Bon, bon, bon. J'vais finir par l'admettre. Si je me sens aussi impuissante, face à la situation avec Robin, c'est parce que Tarabas n'est plus là. Parce que Tarabas, il aurait pu parler à Robin, lui. On aurait trouvé une solution ensemble.

Tarabas manque à ma vie. Tarabas manque à ma peau. Tarabas manque à mes projets. Tarabas manque à l'air que je respire.

Je suis dans un état de fatigue extrême, j'ai des nausées, j'ai des haut-le-cœur à la moindre odeur, j'ai la poitrine douloureuse au point où le port du soutien-gorge est devenu insupportable, je n'ai pas mes règles depuis plus de deux mois.
Et je ne suis pas enceinte. Tu penses bien, j'ai vérifié. Plutôt deux fois qu'une. Bonjour, je voudrais faire un dosage de béta-hCG. Non, je n'ai pas d'ordonnance. Non, je n'ai pas de médecin traitant. Et non, si je suis enceinte, je n'ai pas envie de « faire suivre ma grossesse ». Je veux juste que tu prennes mon sang et mes sous et que tu me dises si oui ou non j'ai un bulbe d'être humain planté dans mon utérus. Merci, au revoir.
C'est non, donc. Génial, mon corps me fait une blague. Mon corps a un humour un peu limite, j'trouve. Surtout que c'est pas parce que j'ai lu le papier du labo qu'il a cessé son cirque. Hey ! On ne t'a jamais dit que les blagues les plus courtes étaient les meilleures ?

Voilà. Après avoir braillé à qui voulait l'entendre que je gérais la sortie de ma vie de Tarabas. Mon corps somatise. C'est pas comme si c'était nouveau. Mais d'habitude, j'ai le dos bloqué. Je préférais avoir le dos bloqué. Ça ne ferait pas des nœuds dans mon cerveau. Je n'aurais pas besoin de me poser des questions qui ne servent à rien. Sinon à me faire souffrir et à m'embrouiller encore plus. Oui, je suis sûre de ne pas vouloir d'enfant. Et je suis sûre de ne pas en vouloir avec Tarabas. Parce que ce n'est pas un caprice. Parce que je sais exactement pourquoi j'ai pris cette décision, et que chaque jour qui passe me conforte un peu plus. Ce serait beaucoup plus simple pour moi d'en faire un. Vraiment beaucoup plus simple. Sauf que. La facilité n'est pas une option envisageable lorsqu'elle a des conséquences sur un être qui n'a pas demandé à vivre. Et que moi, si on m'avait donné le choix, j'aurais refusé qu'on me mette au monde.

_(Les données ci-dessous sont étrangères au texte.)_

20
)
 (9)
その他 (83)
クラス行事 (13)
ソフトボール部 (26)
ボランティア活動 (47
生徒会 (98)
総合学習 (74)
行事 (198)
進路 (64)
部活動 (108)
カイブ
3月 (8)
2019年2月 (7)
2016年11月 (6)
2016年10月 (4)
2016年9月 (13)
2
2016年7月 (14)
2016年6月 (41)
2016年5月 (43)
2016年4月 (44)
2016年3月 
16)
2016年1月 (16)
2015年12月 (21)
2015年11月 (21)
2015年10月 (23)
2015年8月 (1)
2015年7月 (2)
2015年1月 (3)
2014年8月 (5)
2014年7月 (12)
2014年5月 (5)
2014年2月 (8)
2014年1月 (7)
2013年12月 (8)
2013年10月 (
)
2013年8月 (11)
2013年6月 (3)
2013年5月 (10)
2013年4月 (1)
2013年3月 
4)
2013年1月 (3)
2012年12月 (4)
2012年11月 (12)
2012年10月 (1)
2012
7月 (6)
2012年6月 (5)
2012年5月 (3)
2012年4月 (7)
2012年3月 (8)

Donc, non. En parler à Tarabas n'est pas une solution. Parce que je suis capable d'anticiper sa réaction. Et que ça ne nous mènera à rien. Ni lui, ni moi.

Il n'y a plus qu'à me montrer assez convaincante pour que mon corps arrête de faire son intéressant. Et faire une cure de magnésium. Parce j'crois que j'ai épuisé toutes mes réserves, à coups de stress et de fatigue. Les crampes de la mâchoire, ça fait vachement mal.